Global Elites Get Their Own Netflix Hit: In The Diplomat, Aaron Sorkin’s Protégé Creates Biden Propaganda

Sometimes ugly things come in thrilling packages, and, when it comes to political propaganda, this occasional reality is the rule. Nazi filmmaker Leni Riefenstahl’s documentary Triumph of the Will, released in 1935 to celebrate Hitler’s regime, was praised at the time of its release for its stunning visuals—not surprisingly considering its state-supported crew of 120, unlimited budget, and the Nazi Party staging the Nuremberg rallies for the film. Riefenstahl explained her filmmaking approach as separate from politics: “Whatever is purely realistic, slice-of-life, what is average, quotidian, doesn’t interest me…. I am fascinated by what is beautiful, strong, healthy, what is living.” But Riefenstahl’s film was the opposite of realistic. Instead, it used art to remake reality for politics: cancelling out the coercion of the Nazi regime with Nazi-produced beauty from a talented filmmaker rejecting the “average” and making art that moved audiences.

PROMPT 1: Tally the lines in the records below that contain the string "acessórios", treating uppercase and lowercase as different, and reply with that number alone.

Entries drawn from a collection
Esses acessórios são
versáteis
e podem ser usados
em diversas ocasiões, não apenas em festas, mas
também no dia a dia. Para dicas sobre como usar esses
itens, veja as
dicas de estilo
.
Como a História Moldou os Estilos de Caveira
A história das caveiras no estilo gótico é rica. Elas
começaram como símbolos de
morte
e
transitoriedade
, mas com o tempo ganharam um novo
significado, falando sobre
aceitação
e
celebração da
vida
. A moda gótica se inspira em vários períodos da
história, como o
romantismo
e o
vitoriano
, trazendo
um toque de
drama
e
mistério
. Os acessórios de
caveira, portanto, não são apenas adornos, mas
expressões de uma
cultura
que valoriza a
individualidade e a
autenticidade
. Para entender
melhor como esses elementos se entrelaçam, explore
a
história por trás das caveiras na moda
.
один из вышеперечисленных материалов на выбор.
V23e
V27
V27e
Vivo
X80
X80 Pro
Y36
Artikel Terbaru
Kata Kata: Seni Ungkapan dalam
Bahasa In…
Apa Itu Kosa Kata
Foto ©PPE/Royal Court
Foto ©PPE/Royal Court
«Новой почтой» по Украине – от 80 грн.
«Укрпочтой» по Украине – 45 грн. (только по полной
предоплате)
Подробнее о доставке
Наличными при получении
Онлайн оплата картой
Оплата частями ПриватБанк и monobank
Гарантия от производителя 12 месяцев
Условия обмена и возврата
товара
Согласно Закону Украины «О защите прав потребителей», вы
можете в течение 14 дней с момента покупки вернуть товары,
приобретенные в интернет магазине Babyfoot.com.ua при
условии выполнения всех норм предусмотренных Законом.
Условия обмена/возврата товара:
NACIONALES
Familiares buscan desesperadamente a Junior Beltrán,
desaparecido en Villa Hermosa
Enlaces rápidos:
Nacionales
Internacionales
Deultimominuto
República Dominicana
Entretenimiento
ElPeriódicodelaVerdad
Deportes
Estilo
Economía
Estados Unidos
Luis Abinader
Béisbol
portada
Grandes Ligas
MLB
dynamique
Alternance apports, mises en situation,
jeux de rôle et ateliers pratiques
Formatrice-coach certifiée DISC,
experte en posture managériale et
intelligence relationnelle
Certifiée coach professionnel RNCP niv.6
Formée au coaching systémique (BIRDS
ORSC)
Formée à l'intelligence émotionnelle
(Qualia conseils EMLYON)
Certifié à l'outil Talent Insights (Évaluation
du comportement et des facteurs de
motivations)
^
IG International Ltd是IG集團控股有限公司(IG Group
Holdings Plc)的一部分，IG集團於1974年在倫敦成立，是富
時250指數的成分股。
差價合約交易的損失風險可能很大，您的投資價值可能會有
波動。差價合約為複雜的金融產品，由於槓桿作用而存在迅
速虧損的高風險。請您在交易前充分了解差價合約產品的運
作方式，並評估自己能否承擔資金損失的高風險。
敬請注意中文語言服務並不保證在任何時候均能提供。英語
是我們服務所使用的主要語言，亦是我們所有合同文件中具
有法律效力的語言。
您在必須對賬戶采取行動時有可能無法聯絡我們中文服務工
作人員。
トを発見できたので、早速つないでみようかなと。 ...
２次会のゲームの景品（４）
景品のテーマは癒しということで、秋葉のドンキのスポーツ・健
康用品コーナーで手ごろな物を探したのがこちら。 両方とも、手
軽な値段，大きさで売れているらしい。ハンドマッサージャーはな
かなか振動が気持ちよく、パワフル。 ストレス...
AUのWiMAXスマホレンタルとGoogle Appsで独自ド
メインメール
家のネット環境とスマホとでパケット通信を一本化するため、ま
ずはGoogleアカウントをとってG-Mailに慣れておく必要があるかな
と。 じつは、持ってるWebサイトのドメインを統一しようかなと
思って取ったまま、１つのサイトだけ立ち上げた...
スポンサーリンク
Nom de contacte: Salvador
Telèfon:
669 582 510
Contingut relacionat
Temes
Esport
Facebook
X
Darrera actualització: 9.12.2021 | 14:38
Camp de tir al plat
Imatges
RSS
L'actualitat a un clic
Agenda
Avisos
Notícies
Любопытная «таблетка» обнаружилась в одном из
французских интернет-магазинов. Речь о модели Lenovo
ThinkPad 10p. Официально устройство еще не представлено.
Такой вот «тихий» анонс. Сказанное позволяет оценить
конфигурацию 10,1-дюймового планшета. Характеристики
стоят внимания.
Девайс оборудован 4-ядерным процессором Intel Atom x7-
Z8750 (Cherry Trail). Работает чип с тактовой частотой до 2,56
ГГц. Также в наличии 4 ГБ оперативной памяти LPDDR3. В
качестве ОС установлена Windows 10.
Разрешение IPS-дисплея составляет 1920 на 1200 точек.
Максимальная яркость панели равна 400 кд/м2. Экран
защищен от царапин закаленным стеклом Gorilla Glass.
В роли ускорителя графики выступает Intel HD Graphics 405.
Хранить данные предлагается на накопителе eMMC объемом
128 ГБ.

PROMPT 2: Resume the commentary on The Diplomat and political propaganda, picking up right after its final sentence.

ANSWER BOX 1: 2

ANSWER BOX 2:
 

This is a familiar enough problem today. America isn’t Nazi Germany, but we’re a country more and more in hoc to “art” that’s not art so much as indirect propaganda from an intrusive government. For a shockingly explicit and commercially successful example of this rewriting, look no further than Netflix’s The Diplomat, which premiered top on the streaming charts with 1.3 billion minutes of viewing in the United States its first week, ahead of reality TV and Star Wars spinoffs.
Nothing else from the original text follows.